Their argument is that for some tasks the relational database concepts of normalization and especially transaction consistency are overkill and too expensive. Amazon does not need consistent writes if they are being written simultaneously several times and mirrored on lots of cheap kit. The data for a shopping cart does not have to be normalized beyond the level of session and/or user. For Amazon it is acceptable that it will be accessed as a blob and updated as a blob by some application which knows the internal structure of the blob.
Of course just because you use a database engine which supports relations, you don’t have to use them. They can also store de-normalized data so this was not the reason for looking for an alternative to an open source relational engine. Amazon also wanted their data replicated across multiple nodes. At the time the cheap databases (MySQL) were not up to the task so Amazon created their own storage engine (Dynamo). Facebook did likewise (Cassandra).
The expensive database engines like Oracle have long supported distributed and grid processing but at a price Amazon and Facebook clearly did not want to confront but now MySQL has caught up. So the case for using a special NoSQL engine is not so clear. But that doesn’t stop the NoSQL application vendors raising the hype bar. Here’s a quote from the MongoDB 2.0 press release:
For example, with 1.5 million new classified ads posted every day, Craigslist must archive billions of records in many different formats, and must be able to query and report on these archives at runtime. MySQL’s lack of flexibility became a barrier for continued usage: A simple schema change on their vast archive took months to complete, preventing them from pushing new features.

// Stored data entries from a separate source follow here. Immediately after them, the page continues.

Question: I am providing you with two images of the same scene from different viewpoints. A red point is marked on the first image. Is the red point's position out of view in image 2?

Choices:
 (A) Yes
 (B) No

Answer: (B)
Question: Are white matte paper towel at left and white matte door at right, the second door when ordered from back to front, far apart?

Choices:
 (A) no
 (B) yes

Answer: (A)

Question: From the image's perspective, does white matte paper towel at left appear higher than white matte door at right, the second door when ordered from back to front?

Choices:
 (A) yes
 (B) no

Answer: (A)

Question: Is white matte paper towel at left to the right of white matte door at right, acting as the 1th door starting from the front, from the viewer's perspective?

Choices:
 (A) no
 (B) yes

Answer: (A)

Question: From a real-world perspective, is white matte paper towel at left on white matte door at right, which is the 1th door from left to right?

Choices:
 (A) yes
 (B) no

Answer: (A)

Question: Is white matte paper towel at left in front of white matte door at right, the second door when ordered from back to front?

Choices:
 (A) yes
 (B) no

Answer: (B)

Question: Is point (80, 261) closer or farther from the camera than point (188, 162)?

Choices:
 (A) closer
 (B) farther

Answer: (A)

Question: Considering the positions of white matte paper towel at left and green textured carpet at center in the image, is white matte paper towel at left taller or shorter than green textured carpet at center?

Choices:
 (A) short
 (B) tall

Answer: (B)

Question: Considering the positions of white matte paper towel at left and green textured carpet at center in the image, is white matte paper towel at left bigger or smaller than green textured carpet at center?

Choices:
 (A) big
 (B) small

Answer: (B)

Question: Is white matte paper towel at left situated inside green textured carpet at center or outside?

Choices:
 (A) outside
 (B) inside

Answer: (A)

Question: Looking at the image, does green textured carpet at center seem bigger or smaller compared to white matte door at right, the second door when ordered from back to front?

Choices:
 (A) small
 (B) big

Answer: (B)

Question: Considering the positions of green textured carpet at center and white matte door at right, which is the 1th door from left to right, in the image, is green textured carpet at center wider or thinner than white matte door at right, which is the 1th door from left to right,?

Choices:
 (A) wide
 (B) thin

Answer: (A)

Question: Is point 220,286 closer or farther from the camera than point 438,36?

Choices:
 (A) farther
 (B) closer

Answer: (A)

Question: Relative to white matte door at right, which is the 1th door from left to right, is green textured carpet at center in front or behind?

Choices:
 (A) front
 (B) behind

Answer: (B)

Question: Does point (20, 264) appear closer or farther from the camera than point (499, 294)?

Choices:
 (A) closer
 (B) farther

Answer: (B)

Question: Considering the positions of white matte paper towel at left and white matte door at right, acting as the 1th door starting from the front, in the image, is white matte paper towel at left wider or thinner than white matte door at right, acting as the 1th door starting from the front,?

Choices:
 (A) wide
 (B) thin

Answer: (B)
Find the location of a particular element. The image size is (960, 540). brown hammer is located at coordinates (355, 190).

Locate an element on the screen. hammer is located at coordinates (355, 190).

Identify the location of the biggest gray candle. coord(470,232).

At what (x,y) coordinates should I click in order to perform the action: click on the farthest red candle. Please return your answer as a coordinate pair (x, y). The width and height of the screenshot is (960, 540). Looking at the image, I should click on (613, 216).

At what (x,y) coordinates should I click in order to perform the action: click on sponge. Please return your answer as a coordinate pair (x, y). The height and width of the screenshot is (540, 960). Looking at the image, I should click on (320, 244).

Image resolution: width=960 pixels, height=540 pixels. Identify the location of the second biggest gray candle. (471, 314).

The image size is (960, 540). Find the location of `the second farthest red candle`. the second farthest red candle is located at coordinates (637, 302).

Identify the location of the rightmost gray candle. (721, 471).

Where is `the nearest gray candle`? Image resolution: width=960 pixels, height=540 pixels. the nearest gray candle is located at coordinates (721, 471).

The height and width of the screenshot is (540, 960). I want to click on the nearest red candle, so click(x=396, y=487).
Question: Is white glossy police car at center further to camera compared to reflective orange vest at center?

Now I’ve watched both of the presentations by Jeremy Zawodny who decided to use MongoDB at Craigslist and I’d say this is a bit of an over-statement. I think someone reading this statement is likely to believe Craigslist have ditched MySQL in favor of MongoDB – which just isn’t true. According to my understanding of Jeremy’s talks, CL use MySQL to provide the very fast data retrieval they need to support the list. And MongoDB is only used as glorified backup manager. Their MySQL database, which is still their primary data engine containing millions of active ads, does take time to update if schema changes are needed (which is infrequently) and even longer to update the same schema when used to record archive data. The archive is important because using it a user is able to review past ads and re-instate one if needed (that is, create a record in the primary database) and using Mongo allows them to store in archive whatever the structure was at the time so there’s never a need to update the schema.
Using Mongo DB as a backup store seems like a reasonable use-case but what I didn’t hear was why they didn’t use MySQL in a denormalized form. Why didn’t they create a simpler, denormalized schema in MySQL? May be a case of boys wanting to play with new toys? And maybe not a little concern at the future of MySQL under the stewardship of Oracle?